Blackboard Known Issues and Workarounds for Students and Faculty

Known Issues with Accessing Blackboard Course Files and Formatting of Submitted Assignments & Workarounds for Students and Faculty  

(as of December 2, 2021) 

Based on recent reports by Charter Oak faculty and students, the Instructional Design Team would like students and faculty to be aware of the following issues and workarounds.

  1. File Accessing Problem: Students or Faculty may see an error Message (404 File not Available) when attempting to download a document (Word, pdf, PPT, etc.) contained in a Blackboard course  

Likely Cause: Using Microsoft Edge as your browser is known to cause this issue.   

Workarounds:  

    • Try using another browser, Chrome, FIrefox, etc.  
    • If you need or really prefer to use Edge, you can change the settings as follows to disable the option to "Open Office files in the browser". To disable this feature in Edge, 1) Open Edge's Settings menu and click Downloads. 2) Turn OFF the Open Office files in the Browser option and save the changes 
  1. File Formatting Problem: Students and Faculty have reported that the formatting of Office documents (Word files, PPTs) is inconsistent from what a student sees when the document is submitted and what faculty see when the document is viewed in Blackboard’s Annotate, which is commonly used for grading and feedback. This can create a problem when students are expected to submit documents using a specific format that is often an element in grading of the assignments. 

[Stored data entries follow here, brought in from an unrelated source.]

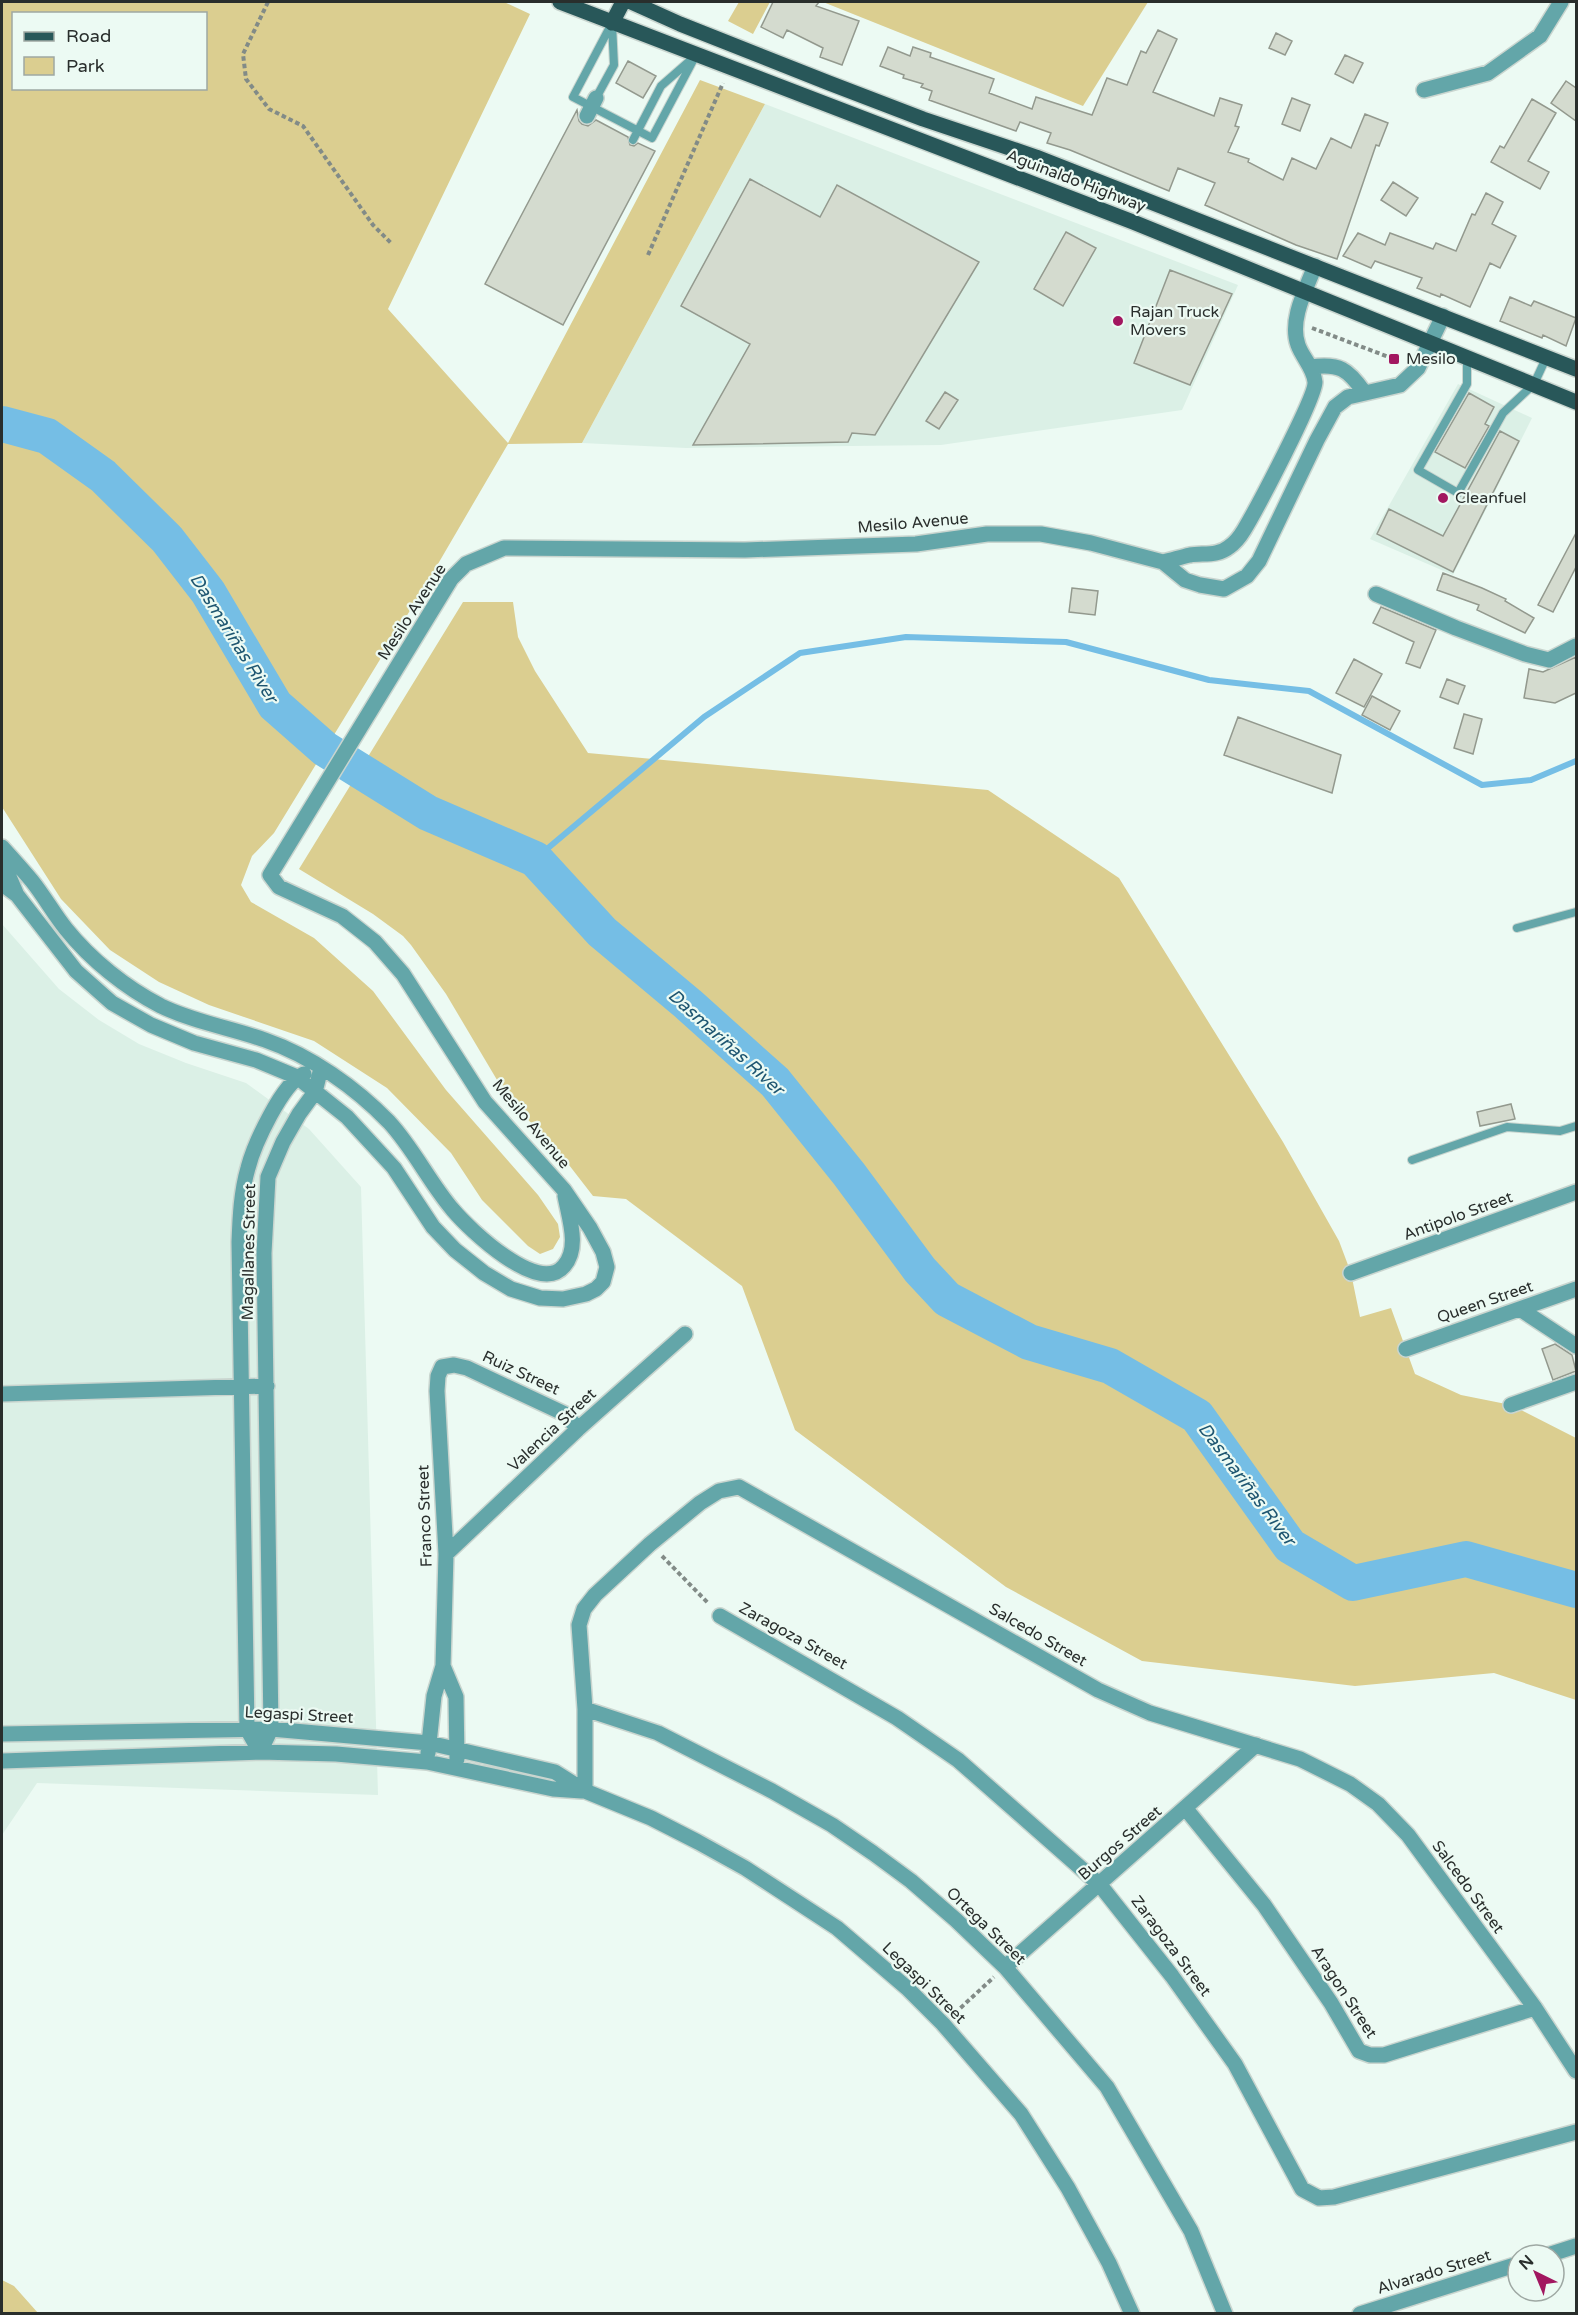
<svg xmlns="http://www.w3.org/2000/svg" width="1578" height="2315" viewBox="0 0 1578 2315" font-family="'Varela Round',sans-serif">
	<rect width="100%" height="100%" fill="#ecfaf3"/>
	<!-- built -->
	<path fill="#dbf0e6" d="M765 104 1238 285 1182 410 941 445 686 448 582 443Z
		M1458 384 1532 418 1453 575 1370 539Z
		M2 924 59 989 99 1020 139 1044 186 1063 246 1083 309 1129 361 1187 378 1795 37 1783 2 1835Z"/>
	<!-- green -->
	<path fill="#dbce90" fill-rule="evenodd" d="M2 2H504L530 14 388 309 508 443 700 80 765 104 582 443 508 444 428 581 274 833 252 856 241 885 251 902 314 938 373 991 446 1090 538 1195 558 1224 560 1237 553 1249 540 1254 528 1246 482 1200 451 1153 387 1088 314 1041 209 1005 159 982 110 950 61 899 2 807ZM14 14H206V88H14Z
		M739 2H770L753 34 728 21Z
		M823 2H1148L1083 106Z
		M463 602H513L518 637 535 671 588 753 988 790 1119 878 1283 1142 1339 1241 1351 1273 1360 1317 1391 1308 1415 1374 1461 1395 1511 1405 1576 1438V1700L1494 1673 1355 1686 1142 1661 1006 1587 795 1430 742 1286 626 1199 593 1196 552 1143 519 1111 503 1090 446 994 411 945 403 936 373 914 299 869Z
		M2 2280 14 2286 38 2313H2Z"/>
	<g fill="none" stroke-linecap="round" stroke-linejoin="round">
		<!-- stream -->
		<path stroke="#75bee5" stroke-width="6" d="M535 859 704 717 800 653 906 637 1066 642 1209 680 1309 691 1482 785 1531 780 1576 761"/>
		<!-- river -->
		<path stroke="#75bee5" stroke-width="36" d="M2 424 47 436 103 476 167 539 208 592 275 705 325 749 428 813 535 859 602 932 688 1004 775 1082 849 1174 920 1270 947 1299 1029 1342 1110 1366 1197 1416 1290 1546 1353 1583 1466 1559 1576 1590"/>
	</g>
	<!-- building -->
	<path fill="#d4dbcf" stroke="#93998e" stroke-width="1.5" d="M773 2H819L816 6 859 21 842 65 820 57 823 48 787 30 783 38 761 27Z
		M1158 30 1177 39 1153 92 1214 116 1220 98 1242 105 1235 126 1239 127 1228 152 1249 159 1248 162 1283 180 1292 158 1316 169 1331 138 1351 148 1365 114 1388 123 1379 146 1376 145 1337 259 1296 245 1205 205 1215 183 1178 168 1169 191 1070 150 1047 143 1051 133 1020 122 1016 131 929 100 932 91 921 87 923 84 903 78 904 75 880 66 888 47 910 56 913 47 931 53 930 57 994 79 989 93 1032 109 1036 97 1092 115 1107 78 1127 85 1141 51 1146 53Z
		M1276 33 1292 41 1285 55 1269 48Z
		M1345 55 1363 63 1353 83 1335 74Z
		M628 61 656 76 643 98 616 83Z
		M1566 81 1576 88V121L1551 103Z
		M1292 98 1310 105 1300 131 1282 124Z
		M1532 99 1556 113 1528 161 1549 172 1540 189 1491 162 1500 146 1504 148Z
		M577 110 579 121 582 124 588 126 596 120 628 137 630 145 634 146 638 143 655 151 563 325 485 284Z
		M750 179 820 217 837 185 979 262 875 435 852 433 848 442 693 445 750 344 681 306Z
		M1393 182 1418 198 1406 216 1381 200Z
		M1486 193 1503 202 1492 224 1516 236 1500 268 1490 263 1470 307 1441 294 1440 297 1417 288 1422 278 1375 261 1371 268 1343 256 1358 233 1385 245 1390 233 1433 249 1436 243 1456 251 1472 214 1475 215Z
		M1066 232 1096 248 1063 306 1034 289Z
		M1170 270 1232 294 1190 385 1134 363Z
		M1510 297 1531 306 1534 301 1576 318 1566 346 1543 335 1542 338 1500 321Z
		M945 392 958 400 939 429 926 421Z
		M1469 393 1494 407 1485 424 1489 426 1465 468 1435 452Z
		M1500 431 1519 441 1453 572 1377 534 1389 509 1443 536Z
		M1576 533V567L1553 612 1538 605Z
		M1443 573 1482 588 1506 599 1505 601 1534 618 1525 633 1477 610 1479 605 1437 590Z
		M1072 588 1098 591 1095 615 1069 612Z
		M1381 607 1436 630 1420 668 1406 663 1414 642 1373 623Z
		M1576 657V693L1555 703 1524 698 1529 669 1543 672Z
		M1354 659 1382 674 1364 707 1336 693Z
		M1447 679 1465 686 1458 704 1440 697Z
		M1372 696 1400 711 1390 730 1362 715Z
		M1464 714 1482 719 1473 754 1454 748Z
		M1238 717 1341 755 1332 793 1224 755Z
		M1511 1104 1515 1119 1480 1126 1477 1112Z
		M1555 1344 1572 1355 1576 1371 1553 1380 1542 1349Z"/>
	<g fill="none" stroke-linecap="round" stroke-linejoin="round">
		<!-- lane casing -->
		<g stroke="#c9d5cf" stroke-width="10">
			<path id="lane" d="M612 23 573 97 652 138 696 55
				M596 98 614 65 612 24
				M633 140 661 86 693 58
				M1467 358V384L1418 470 1458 493 1503 413 1534 384 1547 356
				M1517 928 1576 912
				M1412 1160 1507 1127 1560 1131 1576 1126"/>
		</g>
		<!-- street casing -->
		<g stroke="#c9d5cf" stroke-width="18">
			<path id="street" d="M1424 90 1488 73 1540 36 1561 2
				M587 116 596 98
				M1311 367C1339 363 1348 369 1364 392
				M1163 562C1172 560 1181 557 1190 555 1204 553 1218 556 1229 547 1235 543 1241 535 1244 530 1256 510 1316 397 1315 382 1314 368 1302 357 1298 345 1289 320 1306 289 1315 266
				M1376 594 1456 628 1525 654 1549 660 1576 646
				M2 847C12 858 22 869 32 881 44 896 54 914 66 929 91 960 126 988 161 1006 194 1022 231 1028 265 1040 311 1056 355 1087 389 1122 414 1149 429 1182 453 1210 470 1230 539 1296 564 1266 580 1248 569 1218 565 1196
				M2 860 16 893
				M2 884 17 895 76 971 112 1003 151 1025 194 1043 256 1060 297 1077 347 1117 394 1168 433 1227 455 1250 484 1273 511 1289 540 1298 563 1299 586 1294 596 1289 603 1282 607 1267 603 1252 590 1228 564 1190 485 1102 403 974 375 942 342 916 279 887 270 875 451 579 466 564 504 548 745 550 916 544 987 534H1041L1091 543 1163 562 1185 580 1200 585 1224 589 1247 576 1259 561 1317 440 1335 407 1348 397 1400 385 1418 368 1443 316
				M1351 1273 1576 1192
				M1520 1309 1576 1346
				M1406 1349 1576 1289
				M2 1394 267 1386
				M1511 1405 1576 1382
				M446 1554 578 1429 685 1334
				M720 1616 897 1718 958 1760 1100 1885 1172 1976 1235 2064 1302 2189 1319 2198 1334 2197 1576 2132
				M443 1666 456 1697 457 1759
				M585 1709 658 1733 772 1791 832 1825 873 1853 911 1881 956 1920 1005 1967 1107 2087 1191 2231 1225 2314
				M2 1734 271 1729 429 1743 555 1772 585 1791 651 1818 698 1842 745 1868 837 1928 907 1988 943 2024 1021 2114 1068 2188 1109 2263 1132 2314
				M260 1752 247 1729 239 1242C240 1217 241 1192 248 1168 254 1145 282 1083 304 1074
				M260 1752 271 1729 264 1253 268 1177 283 1142 299 1114 315 1092 321 1068
				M428 1753 434 1696 443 1666 446 1554 437 1391 438 1376 442 1367 454 1365 467 1368 565 1414 578 1429
				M2 1761 260 1752 336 1754 427 1762 553 1789 582 1791
				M585 1791V1709L579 1625 584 1609 595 1595 650 1544 700 1503 719 1491 739 1487 1098 1690 1150 1713 1300 1759 1350 1784 1378 1804 1408 1835 1535 2008 1576 2071
				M1186 1809 1264 1905 1331 2003 1359 2051 1370 2055H1384L1535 2008
				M1005 1967 1256 1745
				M1548 2255 1576 2246
				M1360 2314 1518 2264"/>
		</g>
		<!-- primary casing -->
		<g stroke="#c9d5cf" stroke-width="18">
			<path id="primary" d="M560 2 1133 222 1576 402
				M631 2 680 24 829 83 923 119 1036 157 1576 369
				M612 23 623 2"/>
		</g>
		<!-- path -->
		<path stroke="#828b87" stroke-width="4" stroke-dasharray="4.5 3" stroke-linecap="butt" d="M268 2 243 54 246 79 269 109 303 126 373 225 392 244
			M648 255 723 83
			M1312 328 1394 359
			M662 1556 709 1604
			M955 2013 994 1977"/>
		<!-- lane -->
		<use href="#lane" stroke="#63a6a9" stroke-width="8"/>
		<!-- street -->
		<use href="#street" stroke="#63a6a9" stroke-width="15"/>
		<!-- primary -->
		<use href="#primary" stroke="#285759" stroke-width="15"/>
	</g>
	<!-- markers -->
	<g fill="#a21760" stroke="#ecfaf3" stroke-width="2">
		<circle cx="1118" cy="321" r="6"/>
		<rect x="1388" y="353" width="12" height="12" rx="3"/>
		<circle cx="1443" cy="498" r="6"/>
	</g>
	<g text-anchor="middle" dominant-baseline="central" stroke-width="4.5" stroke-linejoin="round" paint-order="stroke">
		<!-- street labels -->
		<g font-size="16" fill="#292e2c" stroke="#ecfaf3">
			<text transform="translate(1076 181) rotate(21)">Aguinaldo Highway</text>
			<text transform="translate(913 523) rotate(-5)">Mesilo Avenue</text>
			<text transform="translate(412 612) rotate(-57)">Mesilo Avenue</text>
			<text transform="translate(531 1124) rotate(50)">Mesilo Avenue</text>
			<text transform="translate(1458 1216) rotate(-20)">Antipolo Street</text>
			<text transform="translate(249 1252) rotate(-89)">Magallanes Street</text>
			<text transform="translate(1485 1302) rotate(-19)">Queen Street</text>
			<text transform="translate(521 1373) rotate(25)">Ruiz Street</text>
			<text transform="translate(552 1430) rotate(-43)">Valencia Street</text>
			<text transform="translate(425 1516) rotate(-92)">Franco Street</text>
			<text transform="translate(1038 1635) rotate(30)">Salcedo Street</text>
			<text transform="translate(793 1636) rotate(29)">Zaragoza Street</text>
			<text transform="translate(299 1715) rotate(3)">Legaspi Street</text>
			<text transform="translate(1120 1843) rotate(-41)">Burgos Street</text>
			<text transform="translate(1468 1887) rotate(54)">Salcedo Street</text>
			<text transform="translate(986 1926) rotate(44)">Ortega Street</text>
			<text transform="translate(1171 1946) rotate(53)">Zaragoza Street</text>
			<text transform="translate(924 1983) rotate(44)">Legaspi Street</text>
			<text transform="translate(1344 1992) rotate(57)">Aragon Street</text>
			<text transform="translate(1434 2272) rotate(-17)">Alvarado Street</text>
		</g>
		<!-- poi labels -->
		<g font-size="16" fill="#292e2c" stroke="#ecfaf3" text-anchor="start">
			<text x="1130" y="312">Rajan Truck<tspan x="1130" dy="18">Movers</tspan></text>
			<text x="1406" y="359">Mesilo</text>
			<text x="1455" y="498">Cleanfuel</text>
		</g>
		<!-- water labels -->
		<g font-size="18" font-style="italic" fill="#1e5671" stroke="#ecfaf3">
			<text transform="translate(234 638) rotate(58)">Dasmariñas River</text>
			<text transform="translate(726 1042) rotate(42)">Dasmariñas River</text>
			<text transform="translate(1247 1484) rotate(53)">Dasmariñas River</text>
		</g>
	</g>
	<!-- border -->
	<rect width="1578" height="2315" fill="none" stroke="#292e2c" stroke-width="6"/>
	<!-- legend -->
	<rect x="12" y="12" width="195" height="78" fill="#ecfaf3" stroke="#9ea8a3" stroke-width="1.5"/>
	<rect x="24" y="32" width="30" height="9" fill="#285759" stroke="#9ea8a3" stroke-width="1.5"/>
	<text x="66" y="42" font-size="18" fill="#292e2c">Road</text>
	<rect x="24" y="57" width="30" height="18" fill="#dbce90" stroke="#9ea8a3" stroke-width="1.5"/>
	<text x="66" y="72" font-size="18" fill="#292e2c">Park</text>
	<!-- north arrow -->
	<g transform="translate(1536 2273) rotate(317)"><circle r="28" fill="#ecfaf3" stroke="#9ea8a3" stroke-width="1.5"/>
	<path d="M0-4.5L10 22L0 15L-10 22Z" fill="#a21760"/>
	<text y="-9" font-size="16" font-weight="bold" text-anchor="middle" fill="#292e2c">N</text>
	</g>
</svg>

Likely Causes: This may be caused by the use of different versions of Microsoft Office (older than Office 365).  It can also be caused by the use of certain fonts or keyboard languages other than English (for example, Arabic, Chinese, etc.).    

Workarounds: 

    • Use Office 365 rather than older version of Office.  Charter Oak students and faculty can freely download Office 365 here and install on personal computers.  With use of Office 365, Word files will be saved in “doc.x” format rather than as “doc,” which can distort the formatting that appears in Blackboard.  Saving a PowerPoint document as a pdf is another possibility to preserve formatting; however, faculty may not be willing to accept this format.  Students will need to consult with their instructor about this option.    
    • Students may want to improve the accessibility of their document prior to submitting it by using Sensus Access Conversion, a tool that Charter Oak provides through the Accessibility Resources link in each Blackboard course menu and on the college website. If the document is made accessible using this tool, there is a better chance that the formatting will be consistent from submission to faculty viewing.